The section does not apply to criminal proceedings. The 69th Report stated in paras 23.6 and 23.9 that amendment need be made in Section 58 by adding the words "other than a criminal proceeding" after the words "in any proceeding".
As pointed out by Sarkar (ibid, page 1022), admissions for the purpose of trial may be considered as having been mad.-
(1) on the record which are
(a) actual, i.e. either on the pleadings (Order 8 Rule 5 CPC) or in answer to interrogation (Order 11 Rule 22).
(b) implied from the pleadings (Order 8 Rules 3, 4 and 5).
(2) between the partie.-
(a) by agreement in writing before the hearing,
(b) by notice (Order 12, Rules 1, 2, 4)
(3) at the hearing by party or his lawyer (Order 10).
All notices must be in writing (Section 142 CPC). The Court can even pass a decree on admissions as stated in Order 12 Rule 6.
If an admission is made, subject to any condition, it must be accepted subject to such condition or not accepted at all (Mota Bhoy v. Mulji 42 Ind. App. 103).
There can be an agreement admitting a fact subject to "just exception" (Chaplin v.
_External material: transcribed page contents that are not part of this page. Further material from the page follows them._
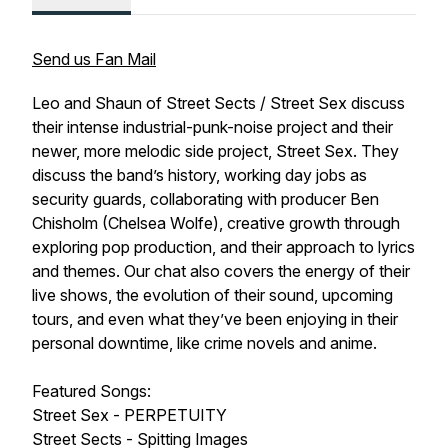
Send us Fan Mail
Leo and Shaun of Street Sects / Street Sex discuss
their intense industrial-punk-noise project and their
newer, more melodic side project, Street Sex. They
discuss the band’s history, working day jobs as
security guards, collaborating with producer Ben
Chisholm (Chelsea Wolfe), creative growth through
exploring pop production, and their approach to lyrics
and themes. Our chat also covers the energy of their
live shows, the evolution of their sound, upcoming
tours, and even what they’ve been enjoying in their
personal downtime, like crime novels and anime.
Featured Songs:
Street Sex - PERPETUITY
Street Sects - Spitting Images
Levy: 23 LJ Ex. 117).
If an admission is contained in a document not properly stamped, it is inadmissible under Section 35 of the Stamp Act unless deficiency or penalty is paid (except as to bills of exchange etc.).
Admissions of guilt are in certain instances not admissible in view of provisions contained in the Evidence Act and the Code of Criminal Procedure, 1973. (vide ss. 24-27 Evidence Act and section 162 CrPC)
Under Order 8 Rule 5(1) of the CPC, an allegation made by one party if not denied by the opposite party, is to be treated as an admission by implication but the legislature has, however, endeavoured to modify the rigour of the rule by adding a proviso to the Rule which exactly corresponds to the proviso to Section 58, where the Court is satisfied that an admission has been obtained by fraud, or that there is other good and sufficient cause, it will, in the exercise of the discretion given by the proviso require the fact to be proved otherwise than by such admission (Oriental Life Assurance Co.322 v. Narasinha ILR 25 Mad 205). In spite of failure of a defendant to deny a fact, a court may under the proviso insist on the plaintiff proving the fact. (Wenmanard Marak v. Smit Pirby Momin: AIR 1988 Gauhati 50 (SB) ; Biswanath v. Debi Prosad: AIR 1978 Cal. 533.
The above principles are laid down by the courts in various cases but it is not necessary to add anything to Section 58.
We agree with para 23.9 of the 69th Report to add the words "other than in a criminal prosecution", after the words "in any proceeding".